La política española está a punto de sufrir un «stendhalazo» del que no se va a poder recuperar. Desde que el ya casi olvidado Iván «in my opinion» Redondo puso un pie en Moncloa, las palpitaciones, los sudores, las alucinaciones, la ansiedad, en fin, un torrente de emociones tomó al asalto la política española haciéndola rehén de un sentimentalismo absurdo.

Se podría decir que el cénit de los sentires se alcanzó el día en el que el presidente del Gobierno abandonó sus responsabilidades laborales con el pretexto de ser «un hombre profundamente enamorado de su mujer». No enamorado, no, profundamente enamorado, palabras que pronunciadas en aquella coyuntura, a la que se pretendía dar una vis intensamente dramática, recordaban más al famoso cuadro de Leonardo Alenza, «Sátira del suicidio romántico», que al sufrimiento de un hombre ahíto de amor y embriagado de adoración por su esposa.

Cuando Iván «in my opinion» Redondo comenzó a tener cierta visibilidad, se hizo viral un vídeo en el que daba la pista sobre lo que sería el pilar de su consejería. En dicho vídeo, parafraseaba la famosa sentencia de James Carville y espetaba al auditorio un «son los sentimientos, estúpido».

=== Líneas proporcionadas ===
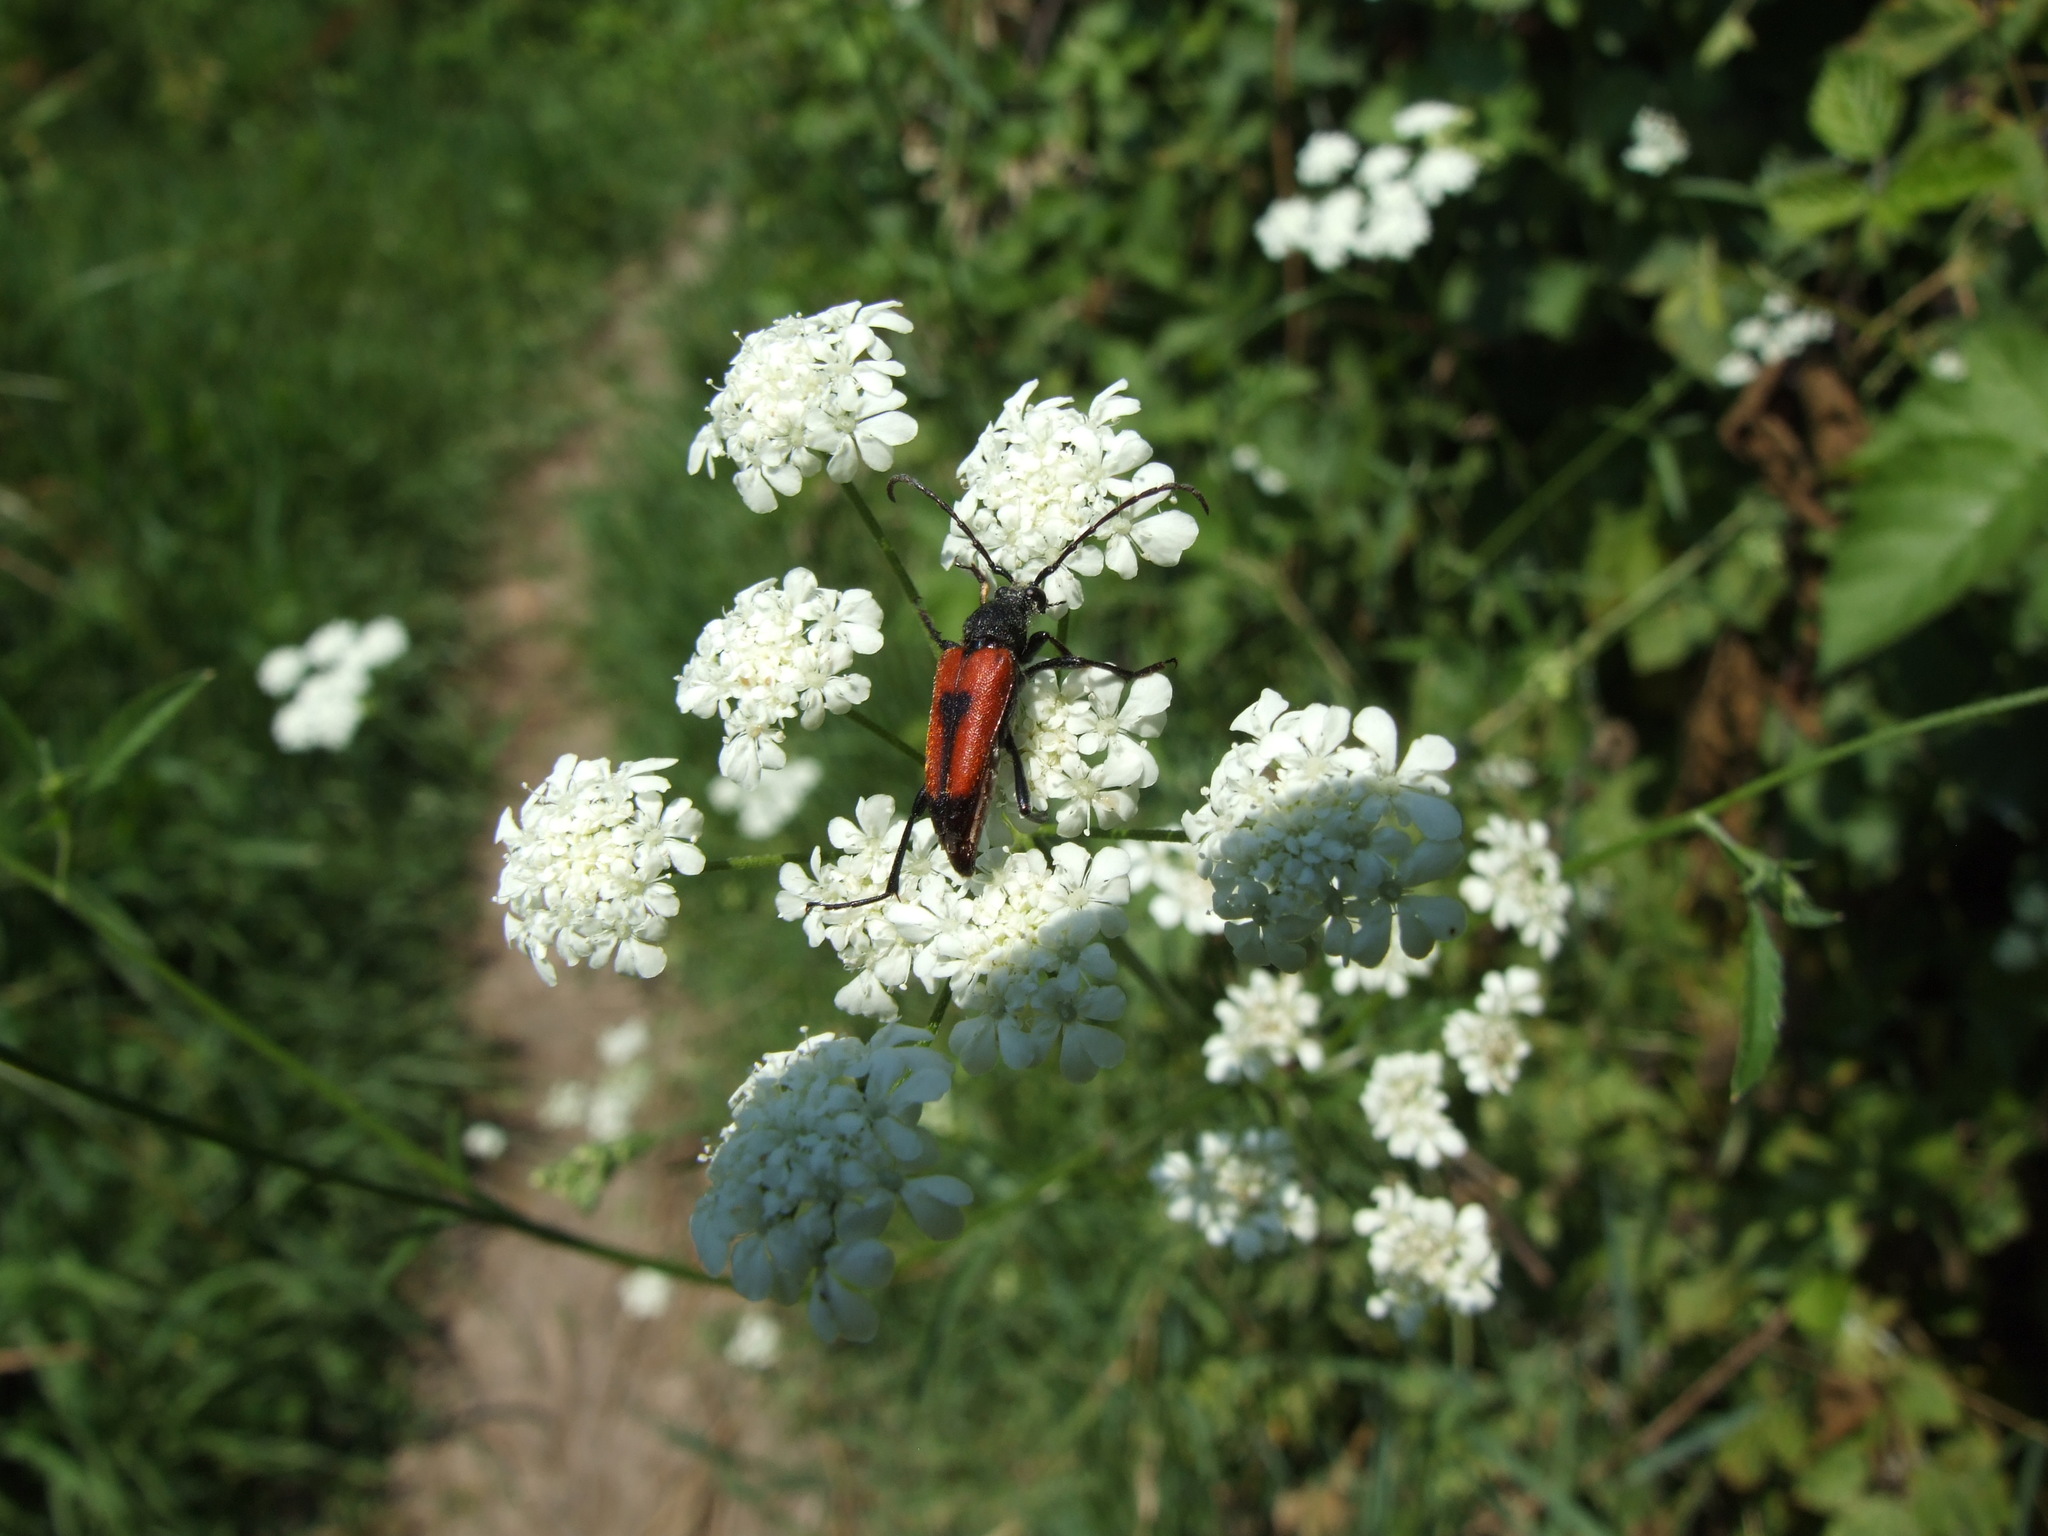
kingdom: Animalia
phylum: Arthropoda
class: Insecta
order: Coleoptera
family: Cerambycidae
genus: Stictoleptura
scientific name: Stictoleptura cordigera
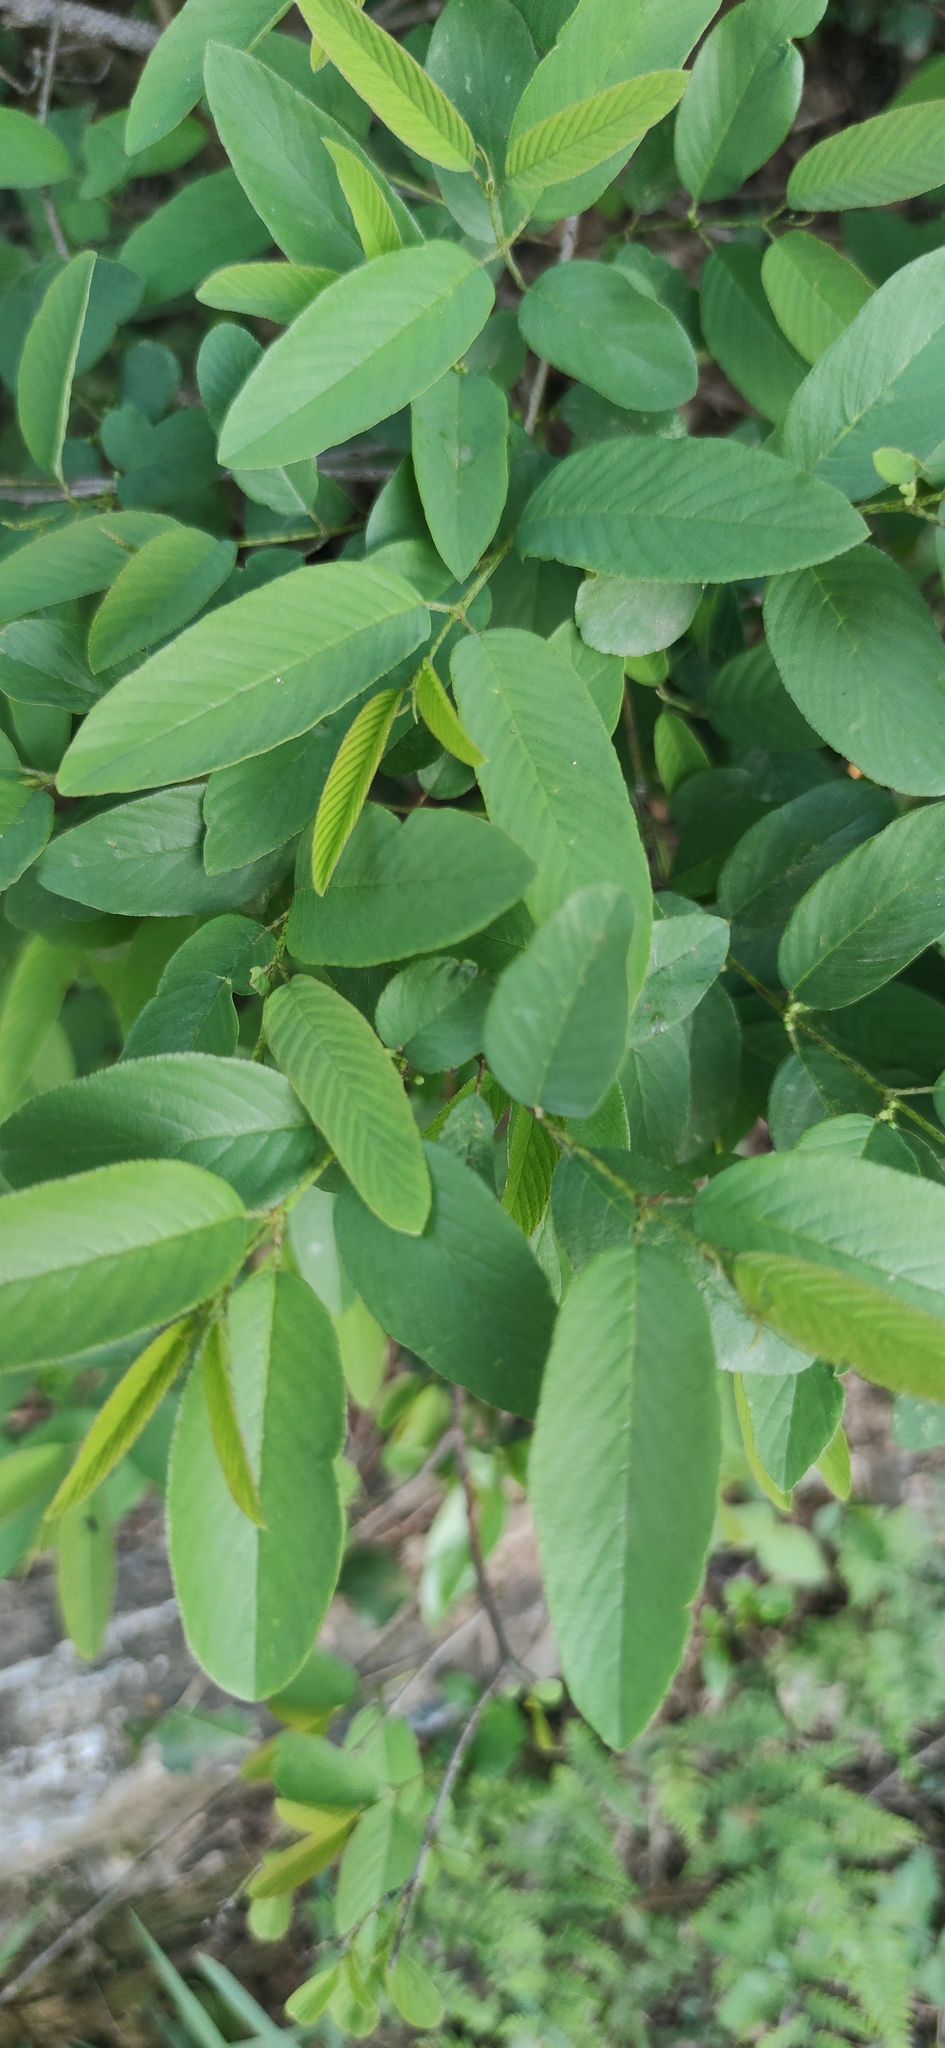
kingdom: Plantae
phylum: Tracheophyta
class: Magnoliopsida
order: Rosales
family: Rhamnaceae
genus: Karwinskia
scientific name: Karwinskia humboldtiana
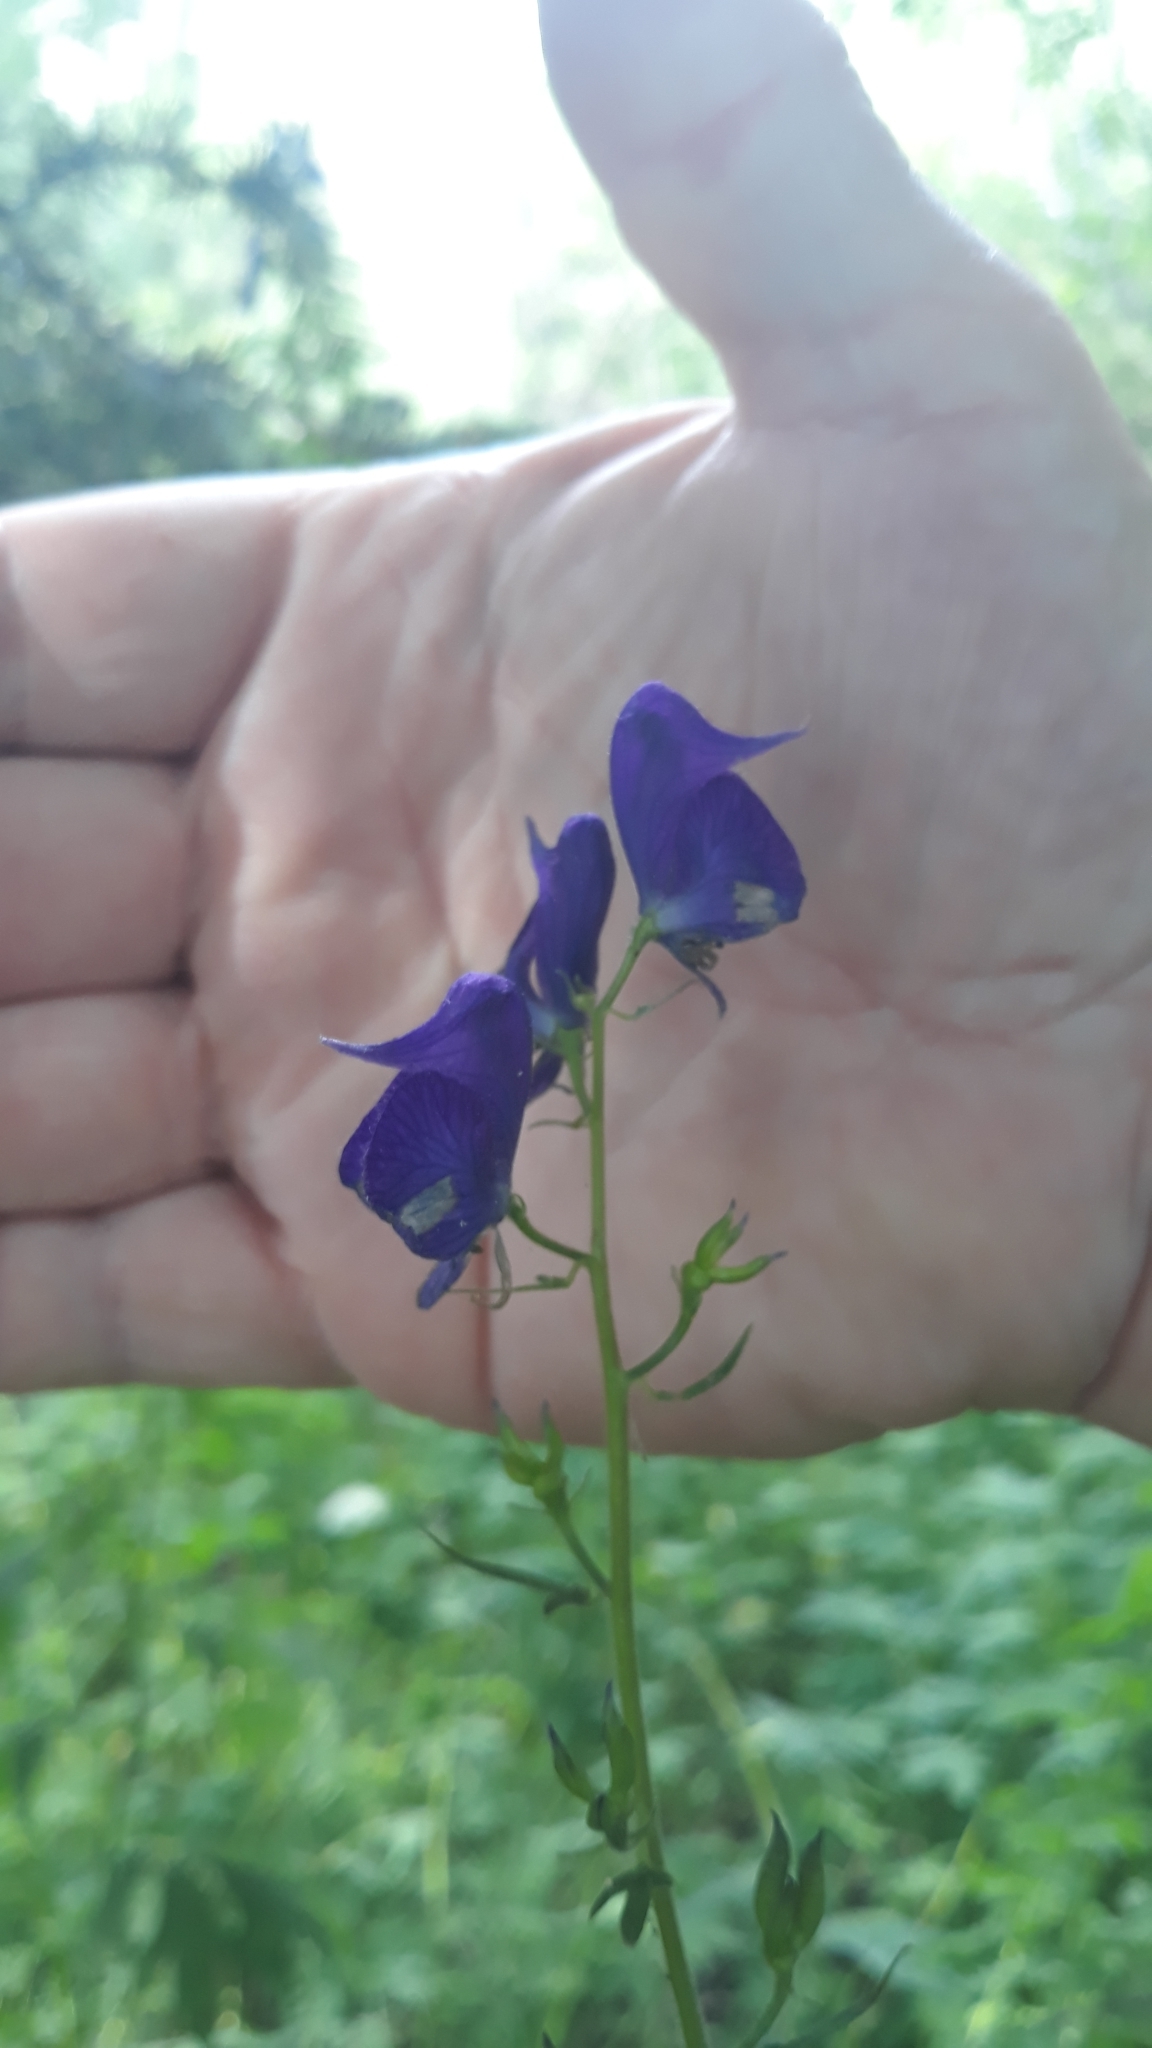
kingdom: Plantae
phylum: Tracheophyta
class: Magnoliopsida
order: Ranunculales
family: Ranunculaceae
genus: Aconitum
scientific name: Aconitum columbianum
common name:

=== Enunciado del ejercicio ===
Enumere todas las personas a las que el texto sobre la política española menciona por su nombre propio. Las líneas no intervienen en este ejercicio.

=== Espacio de respuesta ===
Iván Redondo, Leonardo Alenza y James Carville.